Immer noch hält man einen Bestand von gut 37 Billionen Yen, umgerechnet rund 235 Milliarden Euro. Im Verhältnis zu einer anderen Bilanzposition ist das allerdings Kleinkram. Manchen die ganze Aktienengagements fünf Prozent der Bilanzsumme aus, entfallen 75 Prozent auf Staatsanleihen. Dennoch hat das Kaufprogramm erheblichen Einfluss auf den Markt als solches genommen. Etwa sechs Prozent aller japanischen Aktien sind heute indirekt im Besitz der Notenbank. Und die Aktienkurse sind in der Kaufphase etwa auf das Vierfache gestiegen. Da kann der Finanzplatz nicht meckern.

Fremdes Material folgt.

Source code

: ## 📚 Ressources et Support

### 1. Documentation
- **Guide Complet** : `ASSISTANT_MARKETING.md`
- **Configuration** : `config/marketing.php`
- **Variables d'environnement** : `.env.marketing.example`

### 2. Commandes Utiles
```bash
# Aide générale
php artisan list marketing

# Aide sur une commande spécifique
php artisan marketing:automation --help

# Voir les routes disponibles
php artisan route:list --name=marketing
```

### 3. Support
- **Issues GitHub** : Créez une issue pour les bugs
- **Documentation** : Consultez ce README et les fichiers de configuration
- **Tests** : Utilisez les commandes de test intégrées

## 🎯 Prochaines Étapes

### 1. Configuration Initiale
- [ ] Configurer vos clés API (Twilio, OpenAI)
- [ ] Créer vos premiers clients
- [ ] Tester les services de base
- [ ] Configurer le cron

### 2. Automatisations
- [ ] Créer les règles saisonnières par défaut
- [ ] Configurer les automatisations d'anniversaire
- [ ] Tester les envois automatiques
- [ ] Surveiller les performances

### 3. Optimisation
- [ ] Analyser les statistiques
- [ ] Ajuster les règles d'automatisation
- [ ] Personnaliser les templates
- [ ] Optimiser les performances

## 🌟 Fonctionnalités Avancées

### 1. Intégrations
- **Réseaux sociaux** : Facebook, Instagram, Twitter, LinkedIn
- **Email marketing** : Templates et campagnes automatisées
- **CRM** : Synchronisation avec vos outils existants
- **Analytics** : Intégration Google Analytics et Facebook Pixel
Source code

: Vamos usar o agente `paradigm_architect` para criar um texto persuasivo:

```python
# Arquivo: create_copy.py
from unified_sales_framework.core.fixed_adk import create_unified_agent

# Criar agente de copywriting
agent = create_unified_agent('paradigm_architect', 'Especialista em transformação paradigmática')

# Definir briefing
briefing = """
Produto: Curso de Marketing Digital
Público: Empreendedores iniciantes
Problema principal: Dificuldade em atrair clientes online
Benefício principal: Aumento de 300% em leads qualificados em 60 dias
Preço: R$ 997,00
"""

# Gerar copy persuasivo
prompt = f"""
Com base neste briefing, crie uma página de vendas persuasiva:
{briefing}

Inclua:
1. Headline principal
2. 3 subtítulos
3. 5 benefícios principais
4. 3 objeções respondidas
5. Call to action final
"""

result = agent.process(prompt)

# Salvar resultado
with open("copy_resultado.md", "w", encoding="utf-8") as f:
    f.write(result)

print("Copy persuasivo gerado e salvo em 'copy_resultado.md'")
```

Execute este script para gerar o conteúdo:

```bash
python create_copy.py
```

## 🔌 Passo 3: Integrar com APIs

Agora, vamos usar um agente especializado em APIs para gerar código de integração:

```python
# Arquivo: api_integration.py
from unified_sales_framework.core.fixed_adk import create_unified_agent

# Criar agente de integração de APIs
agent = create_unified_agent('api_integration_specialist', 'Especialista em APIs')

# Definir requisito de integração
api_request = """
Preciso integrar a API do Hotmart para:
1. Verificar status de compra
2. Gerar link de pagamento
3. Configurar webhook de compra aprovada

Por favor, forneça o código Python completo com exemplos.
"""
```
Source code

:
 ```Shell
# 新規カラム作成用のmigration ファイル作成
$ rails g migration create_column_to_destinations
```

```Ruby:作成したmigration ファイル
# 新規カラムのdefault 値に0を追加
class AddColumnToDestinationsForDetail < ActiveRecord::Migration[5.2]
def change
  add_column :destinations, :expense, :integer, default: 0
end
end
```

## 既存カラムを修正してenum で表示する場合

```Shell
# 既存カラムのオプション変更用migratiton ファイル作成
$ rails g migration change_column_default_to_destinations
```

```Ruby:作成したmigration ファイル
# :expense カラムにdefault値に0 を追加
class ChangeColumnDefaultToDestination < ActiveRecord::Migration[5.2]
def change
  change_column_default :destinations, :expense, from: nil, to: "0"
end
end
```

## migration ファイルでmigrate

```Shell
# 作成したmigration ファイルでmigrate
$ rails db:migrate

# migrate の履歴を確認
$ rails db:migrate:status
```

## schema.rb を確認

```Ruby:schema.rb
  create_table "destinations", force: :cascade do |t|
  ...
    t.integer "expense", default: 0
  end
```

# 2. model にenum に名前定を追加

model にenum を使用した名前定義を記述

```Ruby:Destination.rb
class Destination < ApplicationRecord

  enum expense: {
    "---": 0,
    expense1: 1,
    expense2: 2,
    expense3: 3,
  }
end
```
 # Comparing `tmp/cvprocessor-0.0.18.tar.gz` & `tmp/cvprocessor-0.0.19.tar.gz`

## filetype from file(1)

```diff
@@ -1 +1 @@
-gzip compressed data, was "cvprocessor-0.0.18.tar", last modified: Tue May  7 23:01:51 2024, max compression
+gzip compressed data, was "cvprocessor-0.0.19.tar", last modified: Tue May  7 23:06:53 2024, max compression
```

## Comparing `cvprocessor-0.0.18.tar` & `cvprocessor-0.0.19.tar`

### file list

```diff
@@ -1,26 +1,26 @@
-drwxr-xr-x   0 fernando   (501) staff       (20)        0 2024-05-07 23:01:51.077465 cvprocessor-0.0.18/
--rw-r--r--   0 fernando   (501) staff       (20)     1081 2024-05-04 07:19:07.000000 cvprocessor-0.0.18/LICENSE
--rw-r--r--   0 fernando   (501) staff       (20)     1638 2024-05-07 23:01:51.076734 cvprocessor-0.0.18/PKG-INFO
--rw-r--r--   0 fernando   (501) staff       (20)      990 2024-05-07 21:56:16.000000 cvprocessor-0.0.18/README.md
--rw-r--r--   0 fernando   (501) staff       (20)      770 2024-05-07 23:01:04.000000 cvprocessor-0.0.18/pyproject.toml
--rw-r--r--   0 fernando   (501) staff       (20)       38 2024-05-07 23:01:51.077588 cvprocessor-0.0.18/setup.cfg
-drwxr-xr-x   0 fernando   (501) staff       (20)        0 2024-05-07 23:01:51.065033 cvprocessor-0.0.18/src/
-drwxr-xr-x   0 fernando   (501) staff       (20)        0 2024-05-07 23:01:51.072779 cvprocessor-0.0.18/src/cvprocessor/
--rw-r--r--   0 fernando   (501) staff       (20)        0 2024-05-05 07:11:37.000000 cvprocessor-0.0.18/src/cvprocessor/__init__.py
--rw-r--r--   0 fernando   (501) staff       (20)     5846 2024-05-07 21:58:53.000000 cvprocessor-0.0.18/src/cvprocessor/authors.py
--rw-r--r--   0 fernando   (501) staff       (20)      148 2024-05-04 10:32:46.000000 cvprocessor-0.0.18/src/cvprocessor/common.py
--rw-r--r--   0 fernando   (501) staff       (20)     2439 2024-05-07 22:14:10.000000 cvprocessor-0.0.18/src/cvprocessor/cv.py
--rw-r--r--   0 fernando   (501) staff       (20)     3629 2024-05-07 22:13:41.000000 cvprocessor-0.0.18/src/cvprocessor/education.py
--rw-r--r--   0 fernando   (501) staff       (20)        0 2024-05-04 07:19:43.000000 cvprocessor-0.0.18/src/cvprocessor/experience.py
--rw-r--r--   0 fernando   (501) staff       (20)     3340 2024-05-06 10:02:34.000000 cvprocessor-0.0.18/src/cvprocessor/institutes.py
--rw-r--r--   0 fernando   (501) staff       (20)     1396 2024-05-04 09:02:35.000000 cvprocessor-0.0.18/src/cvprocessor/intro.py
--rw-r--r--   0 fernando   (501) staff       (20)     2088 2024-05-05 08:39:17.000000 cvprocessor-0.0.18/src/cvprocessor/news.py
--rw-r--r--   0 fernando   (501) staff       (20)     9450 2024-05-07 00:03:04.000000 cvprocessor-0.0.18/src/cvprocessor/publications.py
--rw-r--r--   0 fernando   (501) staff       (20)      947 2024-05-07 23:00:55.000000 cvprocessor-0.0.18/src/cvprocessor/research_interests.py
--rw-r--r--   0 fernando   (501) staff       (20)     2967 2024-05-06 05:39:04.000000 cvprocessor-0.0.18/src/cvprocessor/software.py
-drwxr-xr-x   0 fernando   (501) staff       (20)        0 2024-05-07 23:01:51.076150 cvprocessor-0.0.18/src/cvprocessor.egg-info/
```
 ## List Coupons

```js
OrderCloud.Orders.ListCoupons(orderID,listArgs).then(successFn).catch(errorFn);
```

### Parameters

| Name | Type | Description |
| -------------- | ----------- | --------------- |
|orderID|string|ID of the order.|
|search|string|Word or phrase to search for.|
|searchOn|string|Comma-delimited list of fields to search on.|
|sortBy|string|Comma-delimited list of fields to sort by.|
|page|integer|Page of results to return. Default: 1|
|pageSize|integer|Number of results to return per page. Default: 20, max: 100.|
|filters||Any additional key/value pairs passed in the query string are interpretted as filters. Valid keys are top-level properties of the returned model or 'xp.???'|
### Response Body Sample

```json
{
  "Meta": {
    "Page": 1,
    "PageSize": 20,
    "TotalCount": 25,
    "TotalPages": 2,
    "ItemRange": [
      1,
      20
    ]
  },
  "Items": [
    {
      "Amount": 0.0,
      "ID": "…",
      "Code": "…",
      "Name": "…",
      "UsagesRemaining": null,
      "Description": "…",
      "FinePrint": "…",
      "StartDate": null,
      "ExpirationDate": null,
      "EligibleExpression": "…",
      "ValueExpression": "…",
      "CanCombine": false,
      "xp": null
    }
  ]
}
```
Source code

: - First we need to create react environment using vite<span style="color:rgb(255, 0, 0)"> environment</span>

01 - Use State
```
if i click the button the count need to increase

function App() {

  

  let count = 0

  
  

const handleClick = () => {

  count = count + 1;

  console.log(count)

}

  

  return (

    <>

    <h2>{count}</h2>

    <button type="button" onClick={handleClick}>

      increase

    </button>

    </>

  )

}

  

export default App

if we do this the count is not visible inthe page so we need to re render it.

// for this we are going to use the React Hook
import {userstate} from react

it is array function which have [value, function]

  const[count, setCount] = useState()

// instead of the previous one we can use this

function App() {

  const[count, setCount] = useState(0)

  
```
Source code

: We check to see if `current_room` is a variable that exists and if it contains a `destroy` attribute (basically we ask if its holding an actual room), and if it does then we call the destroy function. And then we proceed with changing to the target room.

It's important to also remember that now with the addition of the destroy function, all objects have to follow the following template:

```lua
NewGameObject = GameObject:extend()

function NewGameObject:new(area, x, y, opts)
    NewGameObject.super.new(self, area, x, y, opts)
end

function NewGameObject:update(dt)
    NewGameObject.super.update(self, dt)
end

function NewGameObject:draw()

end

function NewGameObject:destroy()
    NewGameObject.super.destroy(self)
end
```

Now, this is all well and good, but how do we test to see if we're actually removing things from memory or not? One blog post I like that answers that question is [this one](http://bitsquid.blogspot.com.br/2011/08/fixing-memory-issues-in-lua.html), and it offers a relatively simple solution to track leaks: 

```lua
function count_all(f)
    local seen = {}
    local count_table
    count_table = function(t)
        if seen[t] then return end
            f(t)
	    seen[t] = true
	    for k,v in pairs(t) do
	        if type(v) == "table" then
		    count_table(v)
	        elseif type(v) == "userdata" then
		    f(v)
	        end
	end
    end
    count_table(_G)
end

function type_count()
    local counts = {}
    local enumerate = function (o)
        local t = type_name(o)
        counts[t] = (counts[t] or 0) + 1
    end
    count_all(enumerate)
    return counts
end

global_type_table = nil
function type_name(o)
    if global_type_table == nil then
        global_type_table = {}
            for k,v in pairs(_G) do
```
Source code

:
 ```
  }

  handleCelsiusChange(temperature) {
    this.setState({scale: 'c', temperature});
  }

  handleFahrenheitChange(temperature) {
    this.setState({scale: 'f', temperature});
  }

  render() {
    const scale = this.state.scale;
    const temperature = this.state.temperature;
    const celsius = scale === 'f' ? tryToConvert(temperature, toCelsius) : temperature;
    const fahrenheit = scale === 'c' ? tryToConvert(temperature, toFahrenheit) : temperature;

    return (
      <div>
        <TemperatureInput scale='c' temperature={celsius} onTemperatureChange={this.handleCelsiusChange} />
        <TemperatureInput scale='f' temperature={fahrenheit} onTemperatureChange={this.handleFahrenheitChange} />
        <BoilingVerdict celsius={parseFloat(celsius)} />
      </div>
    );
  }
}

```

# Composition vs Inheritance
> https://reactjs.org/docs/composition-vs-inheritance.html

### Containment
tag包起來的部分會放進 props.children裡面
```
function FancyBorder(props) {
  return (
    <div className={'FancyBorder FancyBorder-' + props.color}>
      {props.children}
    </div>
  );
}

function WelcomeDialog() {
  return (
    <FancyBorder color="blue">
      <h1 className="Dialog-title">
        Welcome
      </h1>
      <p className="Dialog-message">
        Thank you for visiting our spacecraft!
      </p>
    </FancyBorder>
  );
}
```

Und auch die Bank von Japan ist – zumindest auf dem Papier – reicher geworden. Denn alle von ihr erworbenen ETFs sind heute mehr wert denn je. Nur verkaufen kann sie das Zeug nicht. Und Gewinne spielen für eine Notenbank ohnehin keine wirkliche Rolle – sie kann sich ich Geld ja selber „drucken“.